Restaurant Review - Italian stallion

Neighborhood staple Pasta Vino provides

No reservations, no substitutions, no credit cards, no wine list.You want wine? Red or white?

Things are that straightforward — or that quirky, irritating or endearing, depending on one's point of view — at Pasta Vino, a Trattoria.

Whatever one's feelings on the finer points of convenience or customer service, however, Pasta Vino is the kind of place one wants in one's neighborhood. The food may not induce heights of rapture, but it is consistent and never disappointing.

What could be better than inexpensive, freshly made food delivered quickly, served in normal portions that aren't drowning in sauce? Isn't it fun to plop down in a plain old chair at a plain old table — which may or may not be topped with a red-and-white checked vinyl cover — in a room decorated mainly by the sun coming through the windows and order traditional southern Italian dishes from a no-nonsense veteran waiter?

Regulars — and one gets the feeling that nearly everyone here is — get giddy over the specialty of the house, garlic knots ($1.50). Six or seven of these little rolls, tasting faintly of baking powder and studded with bits of fresh garlic, come to the table on a metal pizza platter, still sizzling. Don't worry about filling up on them, they're light. And the appetizers will be on the table before they have a chance to cool down.

And you do want appetizers. This is where Pasta Vino shines, particularly with the luscious roasted peppers ($5.50) enhanced with herbs, garlic and olive oil. One large red pepper slab anchors the cold Italian anti-pasto ($5.95) plate as well. The accompanying prosciutto is sliced a bit too thick for my taste, but the good salty flavor is still there, and it does pair nicely with the salami and provolone.
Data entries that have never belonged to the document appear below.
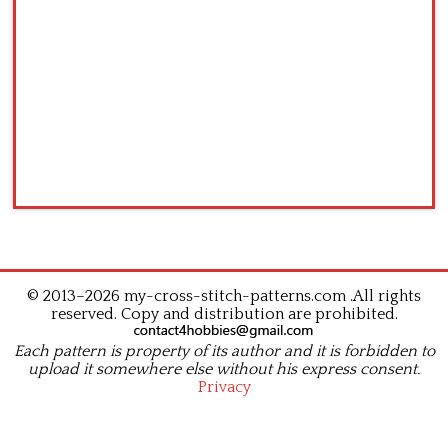
© 2013–2026 my-cross-stitch-patterns.com .All rights
reserved. Copy and distribution are prohibited.
Each pattern is property of its author and it is forbidden to
upload it somewhere else without his express consent.
Privacy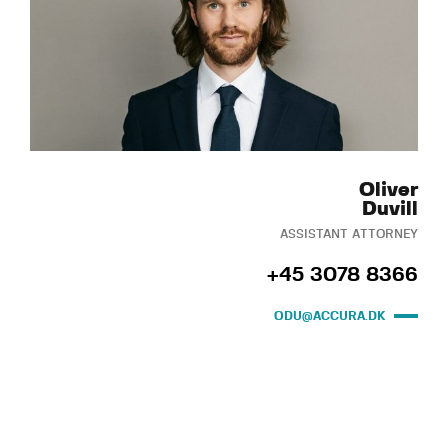
Oliver
Duvill
ASSISTANT ATTORNEY
+45 3078 8366
ODU@ACCURA.DK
And the fact that the kitchen makes a light, fresh marinara sauce means that you can't go wrong with mussels marinara ($7.95) or fried calamari with spicy marinara ($6.95).

Note that the salads are free of brown-edged lettuces and the remains of romaine ribs. That and a restrained hand with the house dressings makes any of four salads a happy choice, from the tossed salad of iceberg lettuce, green olives and tomatoes ($3.95) to the house special (iceberg lettuce, green olives, sundried tomatoes and those wondrous roasted peppers, $5.50); the chef's salad (iceberg lettuce, green olives, tomatoes, salami, ham and provolone, $6.50); and the very nice Caesar salad ($5.50).

Subs — $5.75-$6.75 for Italian (salami, ham, provolone) or chicken, eggplant and meatball parmigiana versions — are available at both lunch and dinner, as are an array of excellent thin-crust pizzas. Single slices range in price from $1.45 for cheese to $3 for the Pasta Vino special (works on a thin crust) or the Greenwich Village (with fresh vegetables). Whole 16-inch pies start at $10.75 and $18 for the Greenwich Village.

Other choices? The Four Cheese — ricotta, cheddar, parmesan and mozzarella; white — ricotta, garlic, olive oil and mozzarella; 42nd Street, the white pizza with sundried tomatoes and pesto; Central Park, fresh spinach and sliced tomatoes; and the simple, delicious Margherita — fresh basil, sliced tomatoes, garlic and olive oil.

There's nothing cutting edge about the pastas and entrees, but that isn't what Pasta Vino is about. It's about satisfying one's periodic need for such standards as baked ziti with tomato sauce, ricotta and mozzarella ($8.50); spaghetti marinara ($7.50); spaghetti and meatballs ($8.95); lasagna with homemade pasta, ground beef, tomato sauce and mozzarella ($8.50); fettuccine Alfredo ($9.45); or linguine with clams, garlic and olive oil ($9.25). It's about enjoying veal, chicken or eggplant parmigianas; veal piccata (scaloppini with white wine and lemon, $11.75); veal pizzaiola (scaloppini with tomato sauce, mushrooms and peppers, $11.75); or chicken Francese (chicken breast sauteed with white wine and lemon, $9.95) without feeling overcharged for the privilege.

Still, there are several interesting dishes on the menu. Grouper Marechiaro ($12.95), for instance, lovingly cooked grouper accented with mussels in their shells, bathed ever-so-lightly with tomato sauce and redolent of fresh herbs. Or rigatoni Napoletana ($8.95) with roasted peppers and Italian sausage in marinara sauce. The day's fresh fish finds its way into linguine Mediterranea ($10.25), along with calamari and mussels.

For dessert, there may be tiramisu. Then again, there may not be. No matter. It seems unnecessary to add anything to the trattoria tradition.